From Awards 2007 issue

List price when tested: £21,495
Kerbweight: 1625-1711kg
85% match: 1369-1454kg
Max towing weight: 2000kg
Towball limit: 100kg
30-60mph: 12.9seconds
30-0mph: 9.7m (solo)

THE SECOND-GENERATION Nissan X-Trail picks up where the original model left off, with rugged looks, a practical cabin and plenty of go-anywhere attitude.

Like its predecessor, the 2007 X-Trail makes a very handy towcar. You can select four-wheel drive when the going gets slippery or choose two-wheel drive for better economy, either way, we found the Nissan towed well, with reassuring stability even in blustery weather.

Hitched up to a suitably matched caravan, the X-Trail accelerated from 30-60mph in 12.9 seconds. Get stuck behind a tractor and you shouldn’t be stuck for long.

Staying on course

Through the emergency lane-change test, the Nissan always stayed on the intended course, although the car leaned over heavily and wasn’t entirely at home. The hill start was more to the X-Trail’s liking. It pulled up the 1-in-10 slope easily without wheelspin or having to slip the clutch. We reversed up the same hill without any problem.

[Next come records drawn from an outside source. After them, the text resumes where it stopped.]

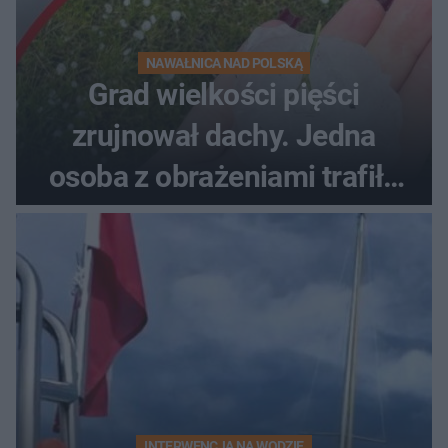
NAWAŁNICA NAD POLSKĄ
Grad wielkości pięści
zrujnował dachy. Jedna
osoba z obrażeniami trafiła
do szpitala
INTERWENCJA NA WODZIE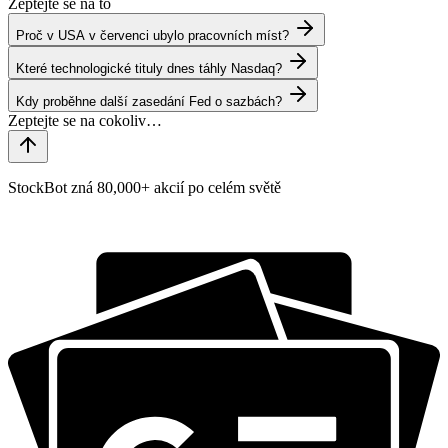
Zeptejte se na to
Proč v USA v červenci ubylo pracovních míst?
Které technologické tituly dnes táhly Nasdaq?
Kdy proběhne další zasedání Fed o sazbách?
StockBot zná 80,000+ akcií po celém světě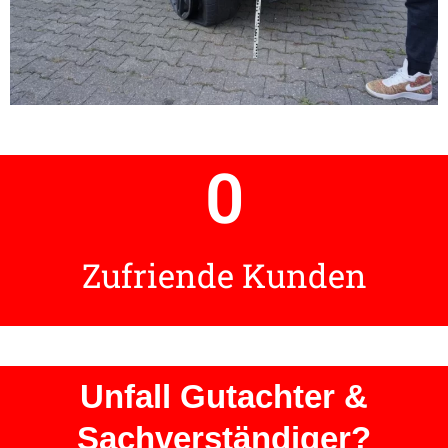
0
Zufriende Kunden
Unfall Gutachter &
Sachverständiger?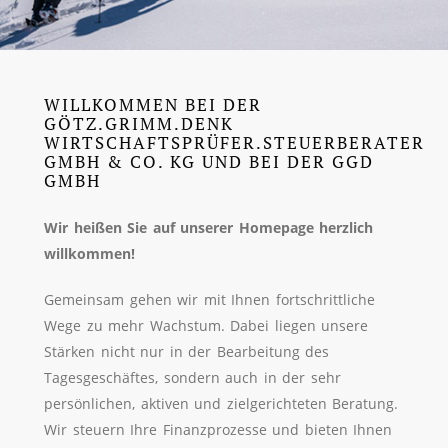
WILLKOMMEN BEI DER
GÖTZ.GRIMM.DENK
WIRTSCHAFTSPRÜFER.STEUERBERATER
GMBH & CO. KG UND BEI DER GGD
GMBH
Wir heißen Sie auf unserer Homepage
herzlich
willkommen!
Gemeinsam gehen wir mit Ihnen fortschrittliche
Wege zu mehr Wachstum. Dabei liegen unsere
Stärken nicht nur in der Bearbeitung des
Tagesgeschäftes, sondern auch in der sehr
persönlichen, aktiven und zielgerichteten Beratung.
Wir steuern Ihre Finanzprozesse und bieten Ihnen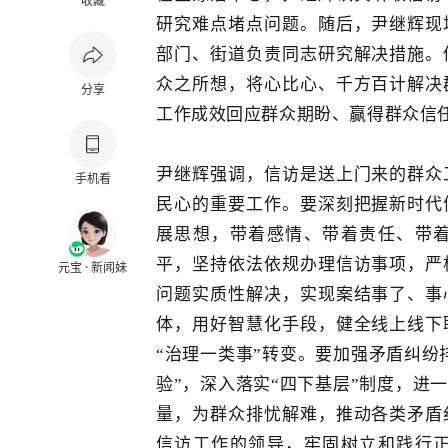
收藏
研究难点堵点问题。随后，尹继辉现
部门、街道负责同志研究解决措施。
众之所想，将心比心、千方百计解决
分享
工作成效回应群众期盼、赢得群众信
尹继辉强调，信访是送上门来的群众
手机看
民心的重要工作。要深刻把握新时代
展思想，带着感情、带着责任、带
平，坚持依法依规办理信访事项，严
元宝 · 新闻妹
问题实质性解决，实现案结事了、事
体，用好智慧化手段，健全线上线下
“治理一类事”转变。要加强矛盾纠纷
验”，深入落实“四下基层”制度，进
量，为群众排忧解难，推动各类矛盾
信访工作的领导，牢固树立和践行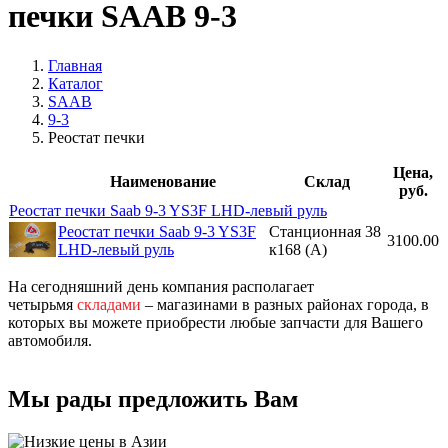
печки SAAB 9-3
Главная
Каталог
SAAB
9-3
Реостат печки
Цена,
Наименование
Склад
руб.
Реостат печки Saab 9-3 YS3F LHD-левый руль
Реостат печки Saab 9-3 YS3F
Станционная 38
3100.00
LHD-левый руль
к168 (A)
На сегодняшний день компания располагает
четырьмя
складами
– магазинами в разных районах города, в
которых вы можете приобрести любые запчасти для Вашего
автомобиля.
Мы рады предложить Вам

Driven solo the X-Trail doesn’t feel as agile as the old car, although ride comfort has improved. There’s more space for rear-seat passengers, too, although not as much as you’ll find in a Honda CR-V.

The Nissan edges most of its rivals for luggage room, however. There are 603 litres with the seats upright, and 1773 litres when they’re folded down. That’s enough space to rival many estate cars.

Compared with some 4x4s, fuel economy could be better. Expect 39.8mpg, according to official figures. Around our towing economy route the X-Trail managed a respectable 23.8mpg. Good resale values help make a new X-Trail a sound buy.

We say
Towing: 4/5
Solo: 4/5
Practicality: 4/5
Buying & owning: 4/5

Verdict: 4/5 – A rugged, practical 4×4 and a strong tug.